#### What is required:
Output the full listing that appears below, exactly as it is presented.

#### Recorded information:
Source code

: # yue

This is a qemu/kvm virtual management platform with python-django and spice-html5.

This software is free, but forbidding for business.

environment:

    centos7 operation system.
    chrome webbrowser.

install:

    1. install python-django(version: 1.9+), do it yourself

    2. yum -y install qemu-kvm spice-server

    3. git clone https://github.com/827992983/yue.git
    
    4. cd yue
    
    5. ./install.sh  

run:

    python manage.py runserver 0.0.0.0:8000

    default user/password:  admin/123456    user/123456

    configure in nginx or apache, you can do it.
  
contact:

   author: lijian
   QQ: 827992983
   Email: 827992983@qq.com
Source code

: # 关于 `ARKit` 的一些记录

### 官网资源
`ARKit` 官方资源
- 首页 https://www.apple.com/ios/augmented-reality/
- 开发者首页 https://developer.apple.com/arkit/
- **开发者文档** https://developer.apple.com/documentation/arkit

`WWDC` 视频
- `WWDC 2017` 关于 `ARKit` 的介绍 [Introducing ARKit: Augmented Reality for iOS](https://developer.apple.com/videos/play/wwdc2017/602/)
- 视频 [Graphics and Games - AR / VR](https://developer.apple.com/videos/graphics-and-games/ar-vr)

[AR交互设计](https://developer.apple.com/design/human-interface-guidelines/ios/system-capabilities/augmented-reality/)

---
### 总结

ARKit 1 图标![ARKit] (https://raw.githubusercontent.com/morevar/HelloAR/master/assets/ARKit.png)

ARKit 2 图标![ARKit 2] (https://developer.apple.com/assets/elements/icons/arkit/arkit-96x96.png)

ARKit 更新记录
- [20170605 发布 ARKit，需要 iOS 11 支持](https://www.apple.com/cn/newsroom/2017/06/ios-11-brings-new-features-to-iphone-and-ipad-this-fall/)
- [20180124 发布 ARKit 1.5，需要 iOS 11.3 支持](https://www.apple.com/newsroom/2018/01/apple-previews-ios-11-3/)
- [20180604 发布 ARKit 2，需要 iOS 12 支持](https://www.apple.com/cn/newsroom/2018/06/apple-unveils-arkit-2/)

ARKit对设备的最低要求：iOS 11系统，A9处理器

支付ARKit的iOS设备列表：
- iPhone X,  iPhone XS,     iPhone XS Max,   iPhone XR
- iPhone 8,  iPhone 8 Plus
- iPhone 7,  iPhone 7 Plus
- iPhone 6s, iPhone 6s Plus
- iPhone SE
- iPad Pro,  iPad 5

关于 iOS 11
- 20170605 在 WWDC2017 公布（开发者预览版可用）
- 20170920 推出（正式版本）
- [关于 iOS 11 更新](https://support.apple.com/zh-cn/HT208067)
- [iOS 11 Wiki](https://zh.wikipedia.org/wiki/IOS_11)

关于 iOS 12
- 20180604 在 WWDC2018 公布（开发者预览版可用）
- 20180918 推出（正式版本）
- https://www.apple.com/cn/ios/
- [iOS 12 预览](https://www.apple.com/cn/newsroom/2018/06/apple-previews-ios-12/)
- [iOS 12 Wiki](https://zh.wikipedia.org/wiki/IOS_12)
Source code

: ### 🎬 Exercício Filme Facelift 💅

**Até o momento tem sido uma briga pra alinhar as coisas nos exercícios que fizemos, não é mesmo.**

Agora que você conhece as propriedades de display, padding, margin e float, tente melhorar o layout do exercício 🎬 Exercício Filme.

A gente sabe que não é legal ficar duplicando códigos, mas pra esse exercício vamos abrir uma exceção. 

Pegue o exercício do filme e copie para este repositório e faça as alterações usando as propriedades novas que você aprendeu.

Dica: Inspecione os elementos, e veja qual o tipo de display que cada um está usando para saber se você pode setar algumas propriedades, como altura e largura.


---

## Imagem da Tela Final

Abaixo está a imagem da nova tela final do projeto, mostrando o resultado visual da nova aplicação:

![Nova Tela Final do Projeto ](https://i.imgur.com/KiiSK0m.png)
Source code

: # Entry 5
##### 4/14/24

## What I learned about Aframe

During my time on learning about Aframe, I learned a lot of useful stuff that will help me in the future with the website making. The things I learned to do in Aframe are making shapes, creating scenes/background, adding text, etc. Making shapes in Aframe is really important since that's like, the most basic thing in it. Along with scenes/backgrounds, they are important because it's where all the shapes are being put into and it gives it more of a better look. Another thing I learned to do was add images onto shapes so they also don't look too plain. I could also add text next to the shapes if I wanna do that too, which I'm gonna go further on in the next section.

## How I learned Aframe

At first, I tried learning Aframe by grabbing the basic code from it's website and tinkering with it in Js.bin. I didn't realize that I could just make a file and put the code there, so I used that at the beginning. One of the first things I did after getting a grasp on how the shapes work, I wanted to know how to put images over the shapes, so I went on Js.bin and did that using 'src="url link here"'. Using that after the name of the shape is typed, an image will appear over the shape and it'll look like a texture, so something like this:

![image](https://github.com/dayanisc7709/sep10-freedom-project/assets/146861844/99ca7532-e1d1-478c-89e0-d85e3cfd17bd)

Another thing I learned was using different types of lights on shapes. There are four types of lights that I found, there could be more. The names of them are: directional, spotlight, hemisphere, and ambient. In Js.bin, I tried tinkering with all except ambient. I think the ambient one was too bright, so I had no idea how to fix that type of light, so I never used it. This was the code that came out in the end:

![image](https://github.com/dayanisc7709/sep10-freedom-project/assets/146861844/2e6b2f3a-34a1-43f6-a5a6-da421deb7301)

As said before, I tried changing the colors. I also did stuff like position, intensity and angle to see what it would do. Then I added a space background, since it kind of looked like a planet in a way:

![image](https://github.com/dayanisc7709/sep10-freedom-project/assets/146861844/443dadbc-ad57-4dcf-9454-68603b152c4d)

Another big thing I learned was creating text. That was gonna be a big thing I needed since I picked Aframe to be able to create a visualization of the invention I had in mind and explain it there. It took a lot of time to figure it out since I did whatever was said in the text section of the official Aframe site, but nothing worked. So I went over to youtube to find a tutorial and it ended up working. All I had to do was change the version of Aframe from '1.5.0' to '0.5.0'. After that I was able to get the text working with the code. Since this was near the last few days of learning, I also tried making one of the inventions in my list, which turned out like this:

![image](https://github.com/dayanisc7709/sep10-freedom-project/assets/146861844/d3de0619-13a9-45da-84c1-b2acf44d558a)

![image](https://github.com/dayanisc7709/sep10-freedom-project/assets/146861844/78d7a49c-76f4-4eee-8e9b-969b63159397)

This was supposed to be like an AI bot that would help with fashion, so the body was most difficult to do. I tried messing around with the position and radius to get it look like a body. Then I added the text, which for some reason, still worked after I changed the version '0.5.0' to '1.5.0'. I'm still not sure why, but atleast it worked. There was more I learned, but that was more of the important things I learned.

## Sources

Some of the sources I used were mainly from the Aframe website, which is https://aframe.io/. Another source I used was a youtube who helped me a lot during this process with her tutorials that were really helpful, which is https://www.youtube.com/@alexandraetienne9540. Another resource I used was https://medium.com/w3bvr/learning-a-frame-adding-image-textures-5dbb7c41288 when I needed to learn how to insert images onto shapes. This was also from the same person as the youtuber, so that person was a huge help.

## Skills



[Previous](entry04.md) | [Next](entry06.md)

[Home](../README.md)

#### Your solution:
Source code

: # yue

This is a qemu/kvm virtual management platform with python-django and spice-html5.

This software is free, but forbidding for business.

environment:

    centos7 operation system.
    chrome webbrowser.

install:

    1. install python-django(version: 1.9+), do it yourself

    2. yum -y install qemu-kvm spice-server

    3. git clone https://github.com/827992983/yue.git
    
    4. cd yue
    
    5. ./install.sh  

run:

    python manage.py runserver 0.0.0.0:8000

    default user/password:  admin/123456    user/123456

    configure in nginx or apache, you can do it.
  
contact:

   author: lijian
   QQ: 827992983
   Email: 827992983@qq.com
Source code

: # 关于 `ARKit` 的一些记录

### 官网资源
`ARKit` 官方资源
- 首页 https://www.apple.com/ios/augmented-reality/
- 开发者首页 https://developer.apple.com/arkit/
- **开发者文档** https://developer.apple.com/documentation/arkit

`WWDC` 视频
- `WWDC 2017` 关于 `ARKit` 的介绍 [Introducing ARKit: Augmented Reality for iOS](https://developer.apple.com/videos/play/wwdc2017/602/)
- 视频 [Graphics and Games - AR / VR](https://developer.apple.com/videos/graphics-and-games/ar-vr)

[AR交互设计](https://developer.apple.com/design/human-interface-guidelines/ios/system-capabilities/augmented-reality/)

---
### 总结

ARKit 1 图标![ARKit] (https://raw.githubusercontent.com/morevar/HelloAR/master/assets/ARKit.png)

ARKit 2 图标![ARKit 2] (https://developer.apple.com/assets/elements/icons/arkit/arkit-96x96.png)

ARKit 更新记录
- [20170605 发布 ARKit，需要 iOS 11 支持](https://www.apple.com/cn/newsroom/2017/06/ios-11-brings-new-features-to-iphone-and-ipad-this-fall/)
- [20180124 发布 ARKit 1.5，需要 iOS 11.3 支持](https://www.apple.com/newsroom/2018/01/apple-previews-ios-11-3/)
- [20180604 发布 ARKit 2，需要 iOS 12 支持](https://www.apple.com/cn/newsroom/2018/06/apple-unveils-arkit-2/)

ARKit对设备的最低要求：iOS 11系统，A9处理器

支付ARKit的iOS设备列表：
- iPhone X,  iPhone XS,     iPhone XS Max,   iPhone XR
- iPhone 8,  iPhone 8 Plus
- iPhone 7,  iPhone 7 Plus
- iPhone 6s, iPhone 6s Plus
- iPhone SE
- iPad Pro,  iPad 5

关于 iOS 11
- 20170605 在 WWDC2017 公布（开发者预览版可用）
- 20170920 推出（正式版本）
- [关于 iOS 11 更新](https://support.apple.com/zh-cn/HT208067)
- [iOS 11 Wiki](https://zh.wikipedia.org/wiki/IOS_11)

关于 iOS 12
- 20180604 在 WWDC2018 公布（开发者预览版可用）
- 20180918 推出（正式版本）
- https://www.apple.com/cn/ios/
- [iOS 12 预览](https://www.apple.com/cn/newsroom/2018/06/apple-previews-ios-12/)
- [iOS 12 Wiki](https://zh.wikipedia.org/wiki/IOS_12)
Source code

: ### 🎬 Exercício Filme Facelift 💅

**Até o momento tem sido uma briga pra alinhar as coisas nos exercícios que fizemos, não é mesmo.**

Agora que você conhece as propriedades de display, padding, margin e float, tente melhorar o layout do exercício 🎬 Exercício Filme.

A gente sabe que não é legal ficar duplicando códigos, mas pra esse exercício vamos abrir uma exceção. 

Pegue o exercício do filme e copie para este repositório e faça as alterações usando as propriedades novas que você aprendeu.

Dica: Inspecione os elementos, e veja qual o tipo de display que cada um está usando para saber se você pode setar algumas propriedades, como altura e largura.


---

## Imagem da Tela Final

Abaixo está a imagem da nova tela final do projeto, mostrando o resultado visual da nova aplicação:

![Nova Tela Final do Projeto ](https://i.imgur.com/KiiSK0m.png)
Source code

: # Entry 5
##### 4/14/24

## What I learned about Aframe

During my time on learning about Aframe, I learned a lot of useful stuff that will help me in the future with the website making. The things I learned to do in Aframe are making shapes, creating scenes/background, adding text, etc. Making shapes in Aframe is really important since that's like, the most basic thing in it. Along with scenes/backgrounds, they are important because it's where all the shapes are being put into and it gives it more of a better look. Another thing I learned to do was add images onto shapes so they also don't look too plain. I could also add text next to the shapes if I wanna do that too, which I'm gonna go further on in the next section.

## How I learned Aframe

At first, I tried learning Aframe by grabbing the basic code from it's website and tinkering with it in Js.bin. I didn't realize that I could just make a file and put the code there, so I used that at the beginning. One of the first things I did after getting a grasp on how the shapes work, I wanted to know how to put images over the shapes, so I went on Js.bin and did that using 'src="url link here"'. Using that after the name of the shape is typed, an image will appear over the shape and it'll look like a texture, so something like this:

![image](https://github.com/dayanisc7709/sep10-freedom-project/assets/146861844/99ca7532-e1d1-478c-89e0-d85e3cfd17bd)

Another thing I learned was using different types of lights on shapes. There are four types of lights that I found, there could be more. The names of them are: directional, spotlight, hemisphere, and ambient. In Js.bin, I tried tinkering with all except ambient. I think the ambient one was too bright, so I had no idea how to fix that type of light, so I never used it. This was the code that came out in the end:

![image](https://github.com/dayanisc7709/sep10-freedom-project/assets/146861844/2e6b2f3a-34a1-43f6-a5a6-da421deb7301)

As said before, I tried changing the colors. I also did stuff like position, intensity and angle to see what it would do. Then I added a space background, since it kind of looked like a planet in a way:

![image](https://github.com/dayanisc7709/sep10-freedom-project/assets/146861844/443dadbc-ad57-4dcf-9454-68603b152c4d)

Another big thing I learned was creating text. That was gonna be a big thing I needed since I picked Aframe to be able to create a visualization of the invention I had in mind and explain it there. It took a lot of time to figure it out since I did whatever was said in the text section of the official Aframe site, but nothing worked. So I went over to youtube to find a tutorial and it ended up working. All I had to do was change the version of Aframe from '1.5.0' to '0.5.0'. After that I was able to get the text working with the code. Since this was near the last few days of learning, I also tried making one of the inventions in my list, which turned out like this:

![image](https://github.com/dayanisc7709/sep10-freedom-project/assets/146861844/d3de0619-13a9-45da-84c1-b2acf44d558a)

![image](https://github.com/dayanisc7709/sep10-freedom-project/assets/146861844/78d7a49c-76f4-4eee-8e9b-969b63159397)

This was supposed to be like an AI bot that would help with fashion, so the body was most difficult to do. I tried messing around with the position and radius to get it look like a body. Then I added the text, which for some reason, still worked after I changed the version '0.5.0' to '1.5.0'. I'm still not sure why, but atleast it worked. There was more I learned, but that was more of the important things I learned.

## Sources

Some of the sources I used were mainly from the Aframe website, which is https://aframe.io/. Another source I used was a youtube who helped me a lot during this process with her tutorials that were really helpful, which is https://www.youtube.com/@alexandraetienne9540. Another resource I used was https://medium.com/w3bvr/learning-a-frame-adding-image-textures-5dbb7c41288 when I needed to learn how to insert images onto shapes. This was also from the same person as the youtuber, so that person was a huge help.

## Skills



[Previous](entry04.md) | [Next](entry06.md)

[Home](../README.md)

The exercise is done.